Example Model Selection
For this example, I'm looking at an mf=10 Msun star at t=0.58 Myr, at which point it has m=6.5 Msun. Its radius at this time is 9.0 Rsun and stellar luminosity 1300 Lsun. This is the line of output from the Klassen model:
Time Stellar_Mass Accretion_Rate Stellar_Radius Polytropic_Index Deuterium_Mass Intrinsic_Lum Total_Luminosity Stage 0.1842924478E+14 0.1300261603E+35 0.1404188516E+22 0.6278790980E+12 0.3000000000E+01 0.0000000000E+00 0.5084830934E+37 0.6525577133E+37 4
I select models within 5% of this one's radius and luminosity:
lum = (0.5084830934E+37*u.erg/u.s).to(u.L_sun)
rad = (0.6278790980E+12*u.cm).to(u.R_sun)
selpars = pars[(pars['Luminosity'] > lum.value*0.95) & (pars['Luminosity'] < lum.value*1.05) & (pars['star.radius']>rad.value*0.95) & (pars['star.radius']<rad.value*1.05)]
My first attempt at this, with the spubhmi model, resulted in one that has no flux in small (4000 AU) aperture, which I don't yet know how to interpret - it is certainly possible for such a source, with a non-negligible envelope, to exist, and it would certainly produce some flux.

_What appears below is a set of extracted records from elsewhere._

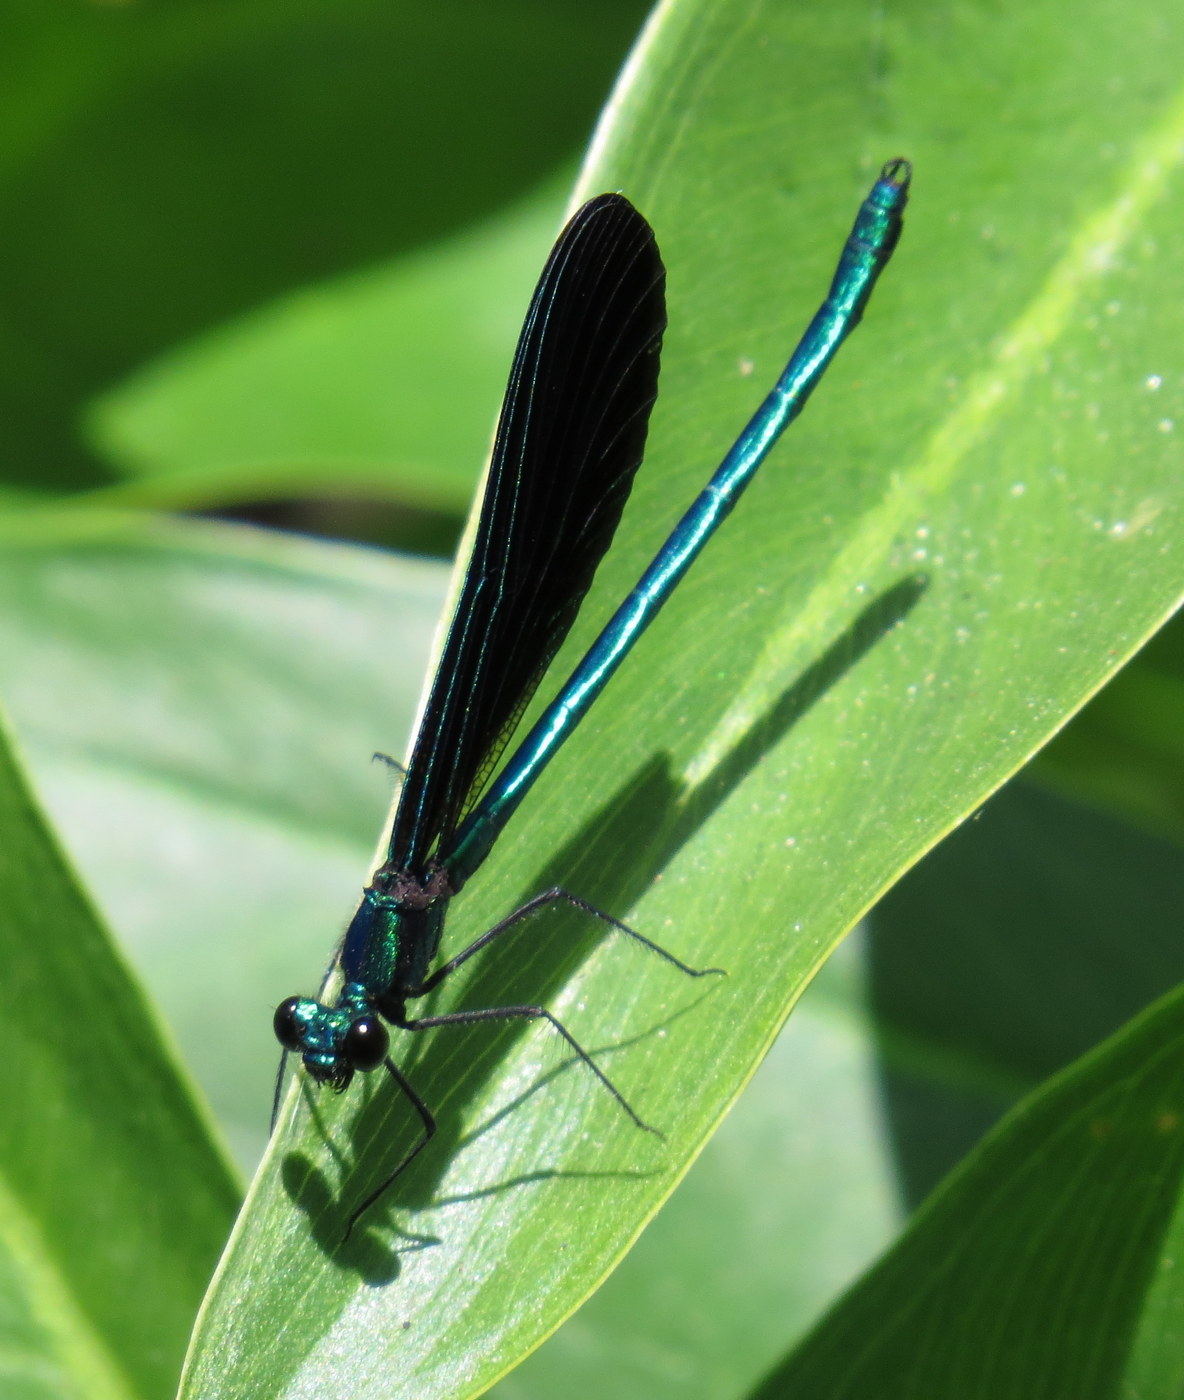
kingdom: Animalia
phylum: Arthropoda
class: Insecta
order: Odonata
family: Calopterygidae
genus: Calopteryx
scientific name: Calopteryx maculata
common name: Ebony jewelwing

More lenient parameters are needed:
lum = (0.5084830934E+37*u.erg/u.s).to(u.L_sun)
rad = (0.6278790980E+12*u.cm).to(u.R_sun)

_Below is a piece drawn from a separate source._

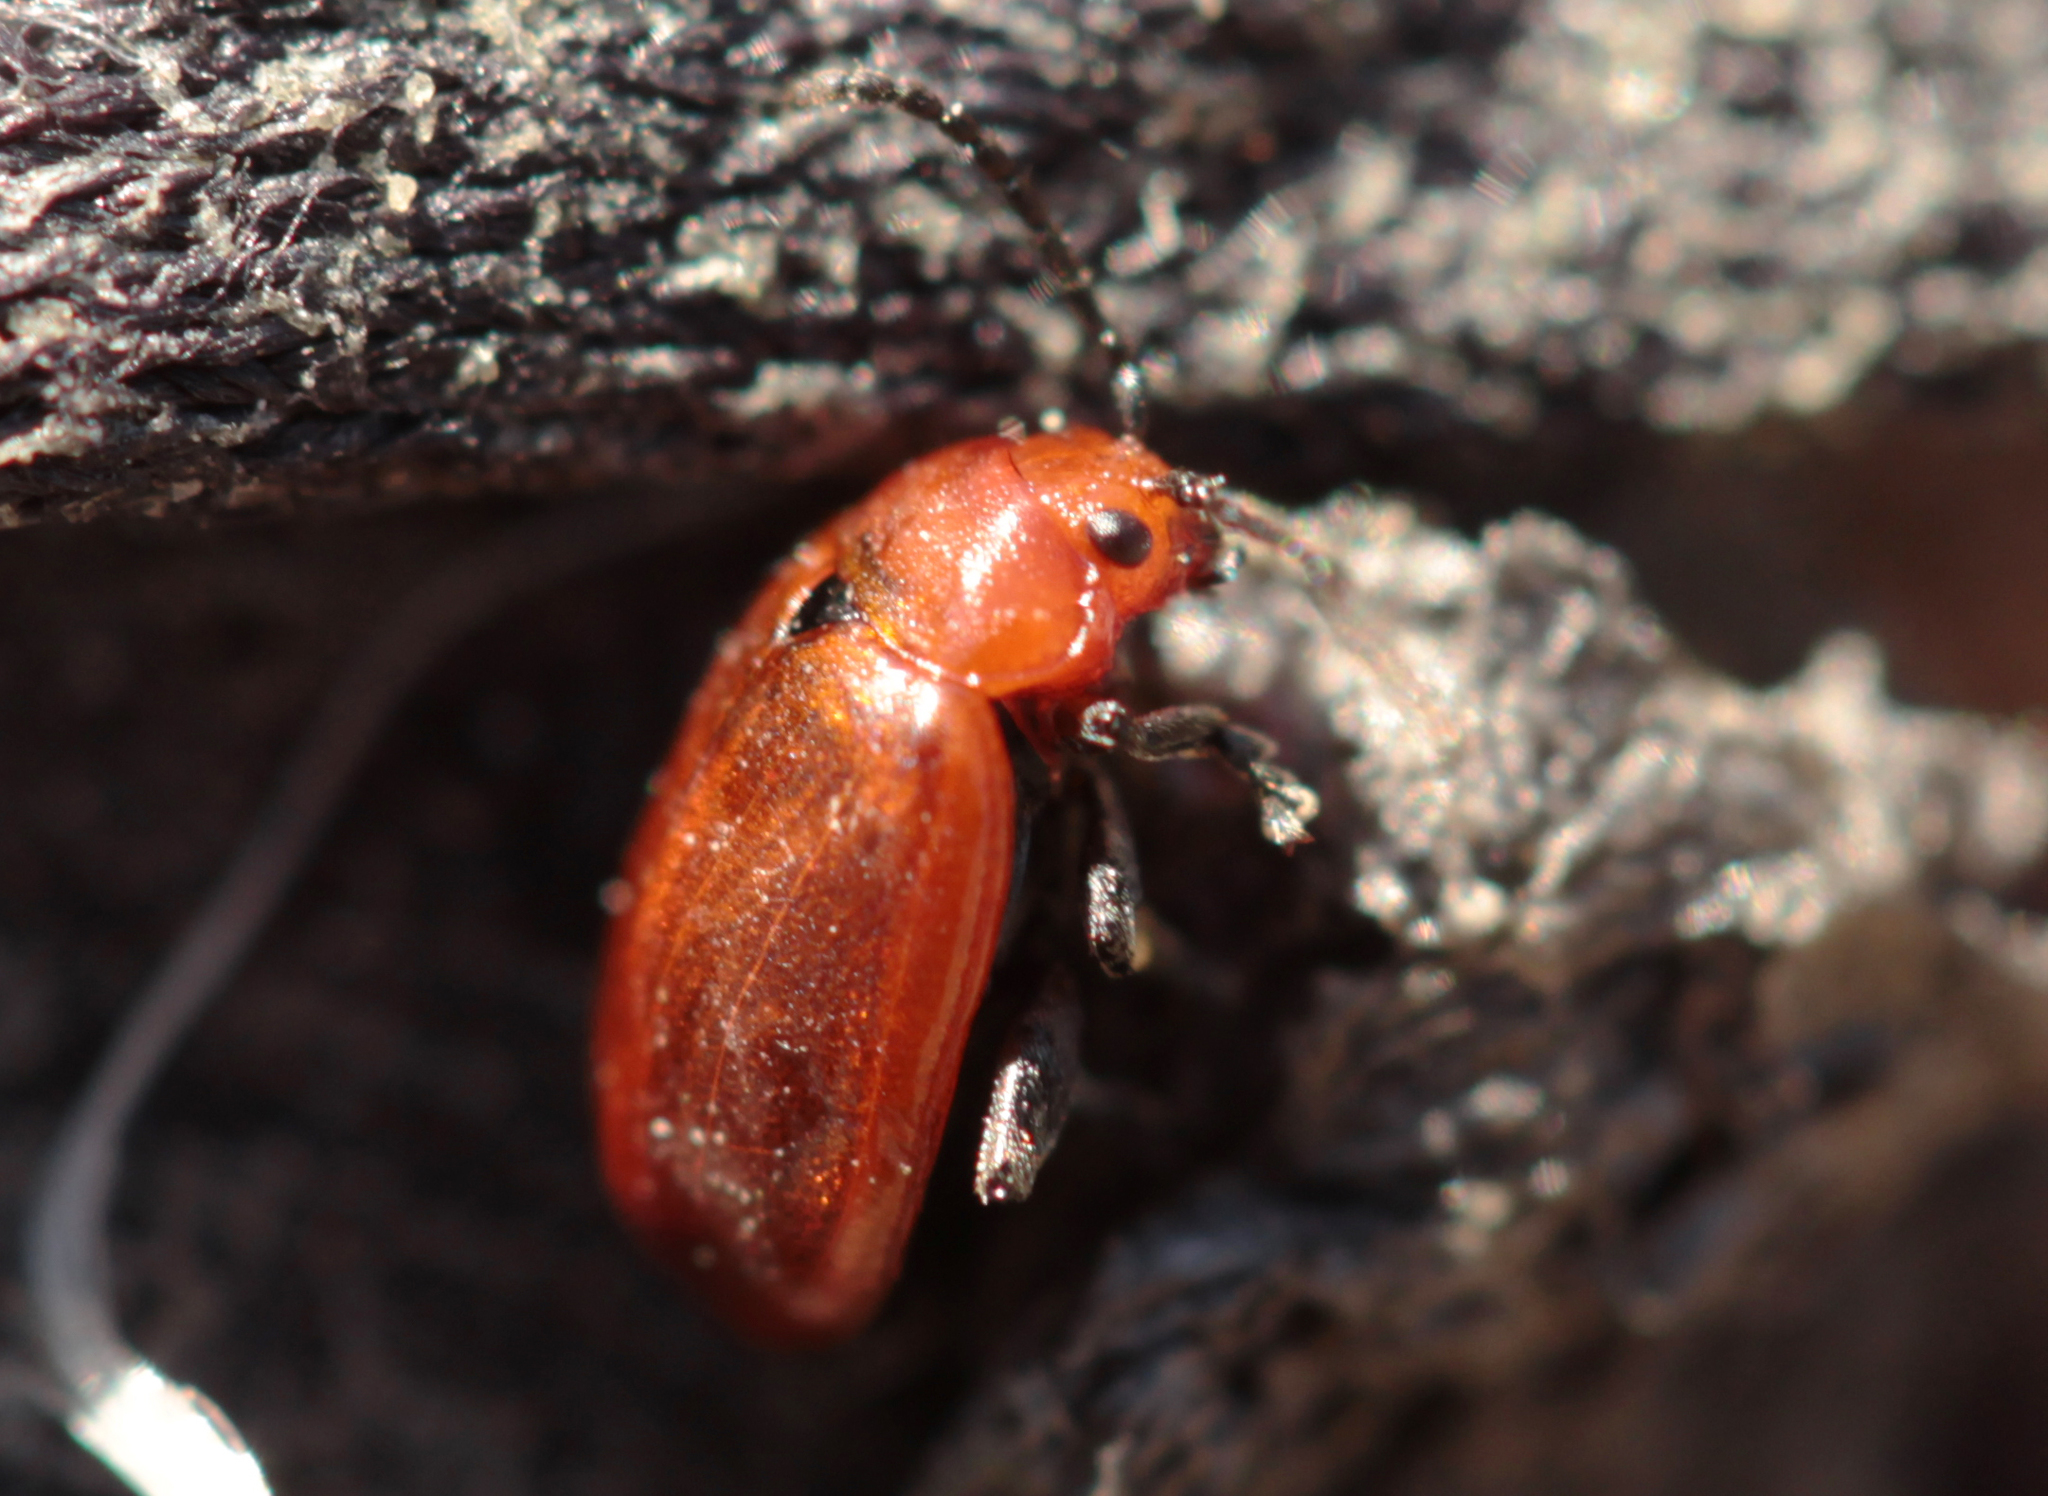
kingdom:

apnum = np.argmin(np.abs(seds.apertures - 2000*u.au))
wav = (95*u.GHz).to(u.mm, u.spectral())
wavnum = np.argmin(np.abs(seds.wav - wav))
ok = np.isfinite(seds.val[:,wavnum,apnum])
selpars = pars[(pars['Luminosity'] > lum.value*0.9) & (pars['Luminosity'] < lum.value*1.10) & (pars['star.radius']>rad.value*0.9) & (pars['star.radius']<rad.value*1.10) & ok]
This one at least results in some hits. There are three models with fluxes (at Sgr B2, in a 2000 AU radius aperture, at 95 GHz) of 15-25, 155-170, and 55-60 mJy. To build a model cluster, we would randomly select one of these models. Robitaille notes, however, that some of the models are nonphysical; at the moment, we have no way to assess that, so we have to do the selection blindly. The brightest model has a denser envelope and more massive disk.
We can use this to make a model cluster, but this is a pretty discouraging first model given my previous work; this is presently a low-luminosity source that is surprisingly intense at 3mm.
Full Workflow
We first create a cluster by sampling from a stellar initial mass function. This part is straightforward, at least.
Then, for each source, we 'rewind' to a specific time and select model parameters from the protostellar evolution models described above. The 'rewind' could be from the point at which the stars reach "stage 5", main sequence, or we could select some other criteria.
Finally, we sample from the Robitaille parameters. For this first example, we just randomly select from some parameters that are within 5-10% of the target parameters. In the longer term, we'll want to be much more accurate and find a way to interpolate the Robitaille models onto a "fully sampled" grid of the parameter space we're interested in. The Zhang models are probably better to use once they become available since they may have accretion histories consistent with those used for the evolutionary model.
Final comments
For the next post, I hope to actually generate some clusters and see what sorts of uncertainties we're dealing with. The above examples suggest they could be truly extreme, and perhaps that the Robitaille models will be inadequate for this purpose. We'll see.